How can Ford do EPS (Electric Power Steering) on the Mustang and have it met with rave reviews, yet BMW seems hell bent on using EPS on everything while theirs is atrocious?

We have an E46 (2002 LCI 330i), and just picked up our EuroDel E90 (2011 335i) in March. The "softness" of the steering, weak door checks, and some other issues (content loss: tools, two-sided trunk mat, hood silencer pad, even the friggin' 12-volt outlet?!?) give us pause as to where the heck BMW is going.

Come on BMW, don't screw up the next "F" car--drop me a line if you want some last minute F30 inputs from someone who has purchased a new 3 Series four times over the past decade (who's also a lifetime BMW CCA member). There's only one way to go when you're on top so let's keep our eyes on the goal: BE the Ultimate Driving Machine.

Thx.


----------



## Kayani_1 (Dec 8, 2005)

I have to say after owning multiple BMW car over the year from E46, E39, E60, E65, and E92 that those had great steering feel. I am not liking the steering feel of the new F10 550i or 528i that I recently drove. 

I think the electric steering needs some serious work to make it more on par with the fantastic feel of previous BMW steering's. As far as ECO friendly goes I have no problem with that. I think with the current fuel prices we need BMW to make more fuel efficient cars that are equally fun to drive. 

On the side note though the newer F10 has much nicer interior and much more room then the E60. In fact room wise I felt it was on par with the last generation E65 7 series of mine.


----------



## 02BMW530 (Nov 19, 2010)

It is my opinion that BMW died at the end of the E38/39/46 life cycles. Remember when they won every comparison? People used to write into C/D and others that they were biased and paid off by BMW! 

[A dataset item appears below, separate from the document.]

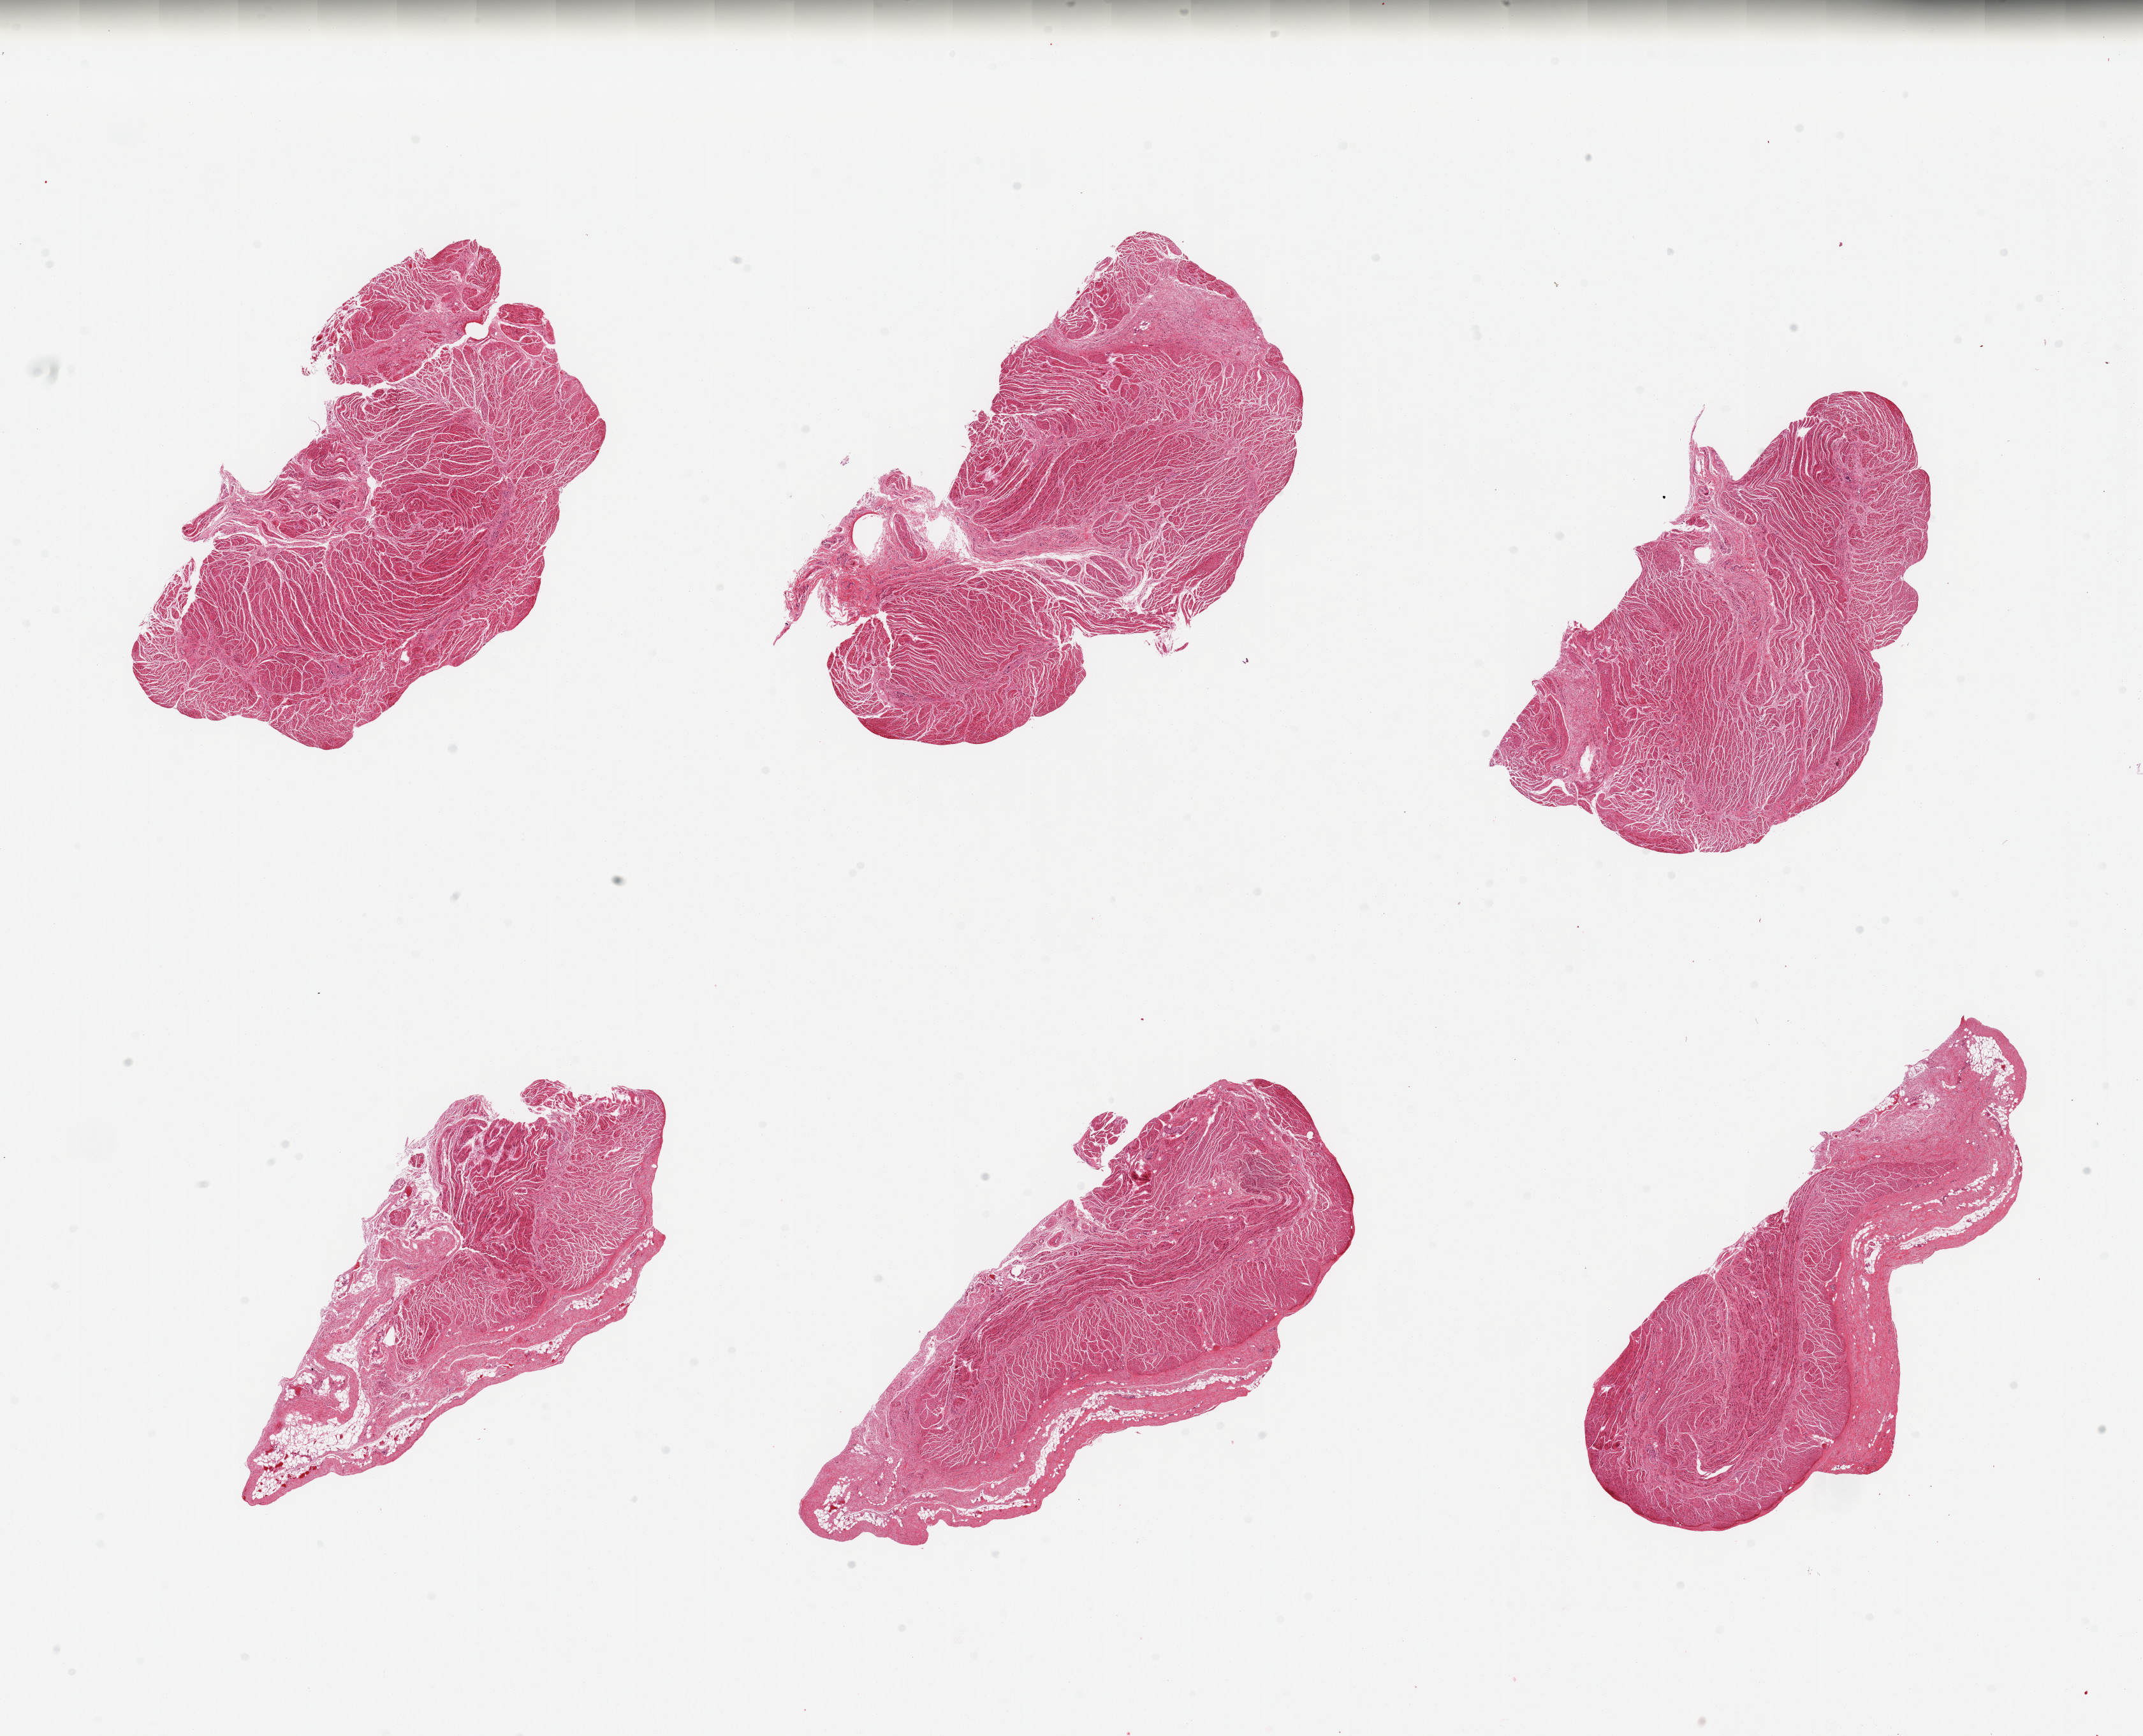
Hematoxylin and eosin (H&E) whole-slide image — low-resolution overview of the scanned area, about 26.6 x 21.5 mm; PAXgene-fixed, paraffin-embedded tissue; section of gastroesophageal junction (target tissue); donor tissue sample. Donor: male.
Pathologist's review note for this sample: 6 pieces; 3 include 20-40% attached fat/connective tissue.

BMW needs to take a year or two off and find itself again. BMW is not about over-technolized, over weight, detached driving, it needs to rewind 10 years and go off of those chassis and try again.


----------



## wisbimmer20 (Nov 25, 2009)

Modern BMWs don't seem to have the unique magic of older models. Not that they're bad cars, just different


----------



## ProRail (May 31, 2006)

wisbimmer20 said:


> Modern BMWs don't seem to have the unique magic of older models. Not that they're bad cars, just different


Oh, ya think?


----------



## ProRail (May 31, 2006)

02BMW530 said:


> It is my opinion that BMW died at the end of the E38/39/46 life cycles. Remember when they won every comparison? People used to write into C/D and others that they were biased and paid off by BMW!
> 
> BMW needs to take a year or two off and find itself again. BMW is not about over-technolized, over weight, detached driving, it needs to rewind 10 years and go off of those chassis and try again.


Check out some recent reviews You may be surprised.


----------



## mhs525 (Mar 9, 2007)

ProRail said:


> Check out some recent reviews You may be surprised.


The item I originally posted are recent reviews.

The F10 and F01 are winning any comparison tests...


----------



## Killjoy (May 13, 2009)

ProRail said:


> Oh, ya think?


God damn, you are just a joy to have a discussion with.

What a nasty attitude.


----------



## ProRail (May 31, 2006)

Killjoy said:


> God damn, you are just a joy to have a discussion with.
> 
> What a nasty attitude.


I'll let others decide who has the nasty attitude.


----------



## mhs525 (Mar 9, 2007)

ProRail said:


> Awww. Too bad. It may be possible that the BMW long-term goals are not quite the same as yours.


You are correct. After 5 BMW's including an E46 M3, I traded my 750i for a 2010 S4.

333HP, Supercharged V6 with instant throttle response and 7 speed dual clutch transmission. Super quick smooth shifts. It really is an amazing car to drive. Corners like its on rails and blindingly fast. R&T 0-60 test 4.4 seconds.

Everything I used to associate with BMW is part of the S4 driving experience.

And it gets decent mileage without run flat tires, or turbo lag.


----------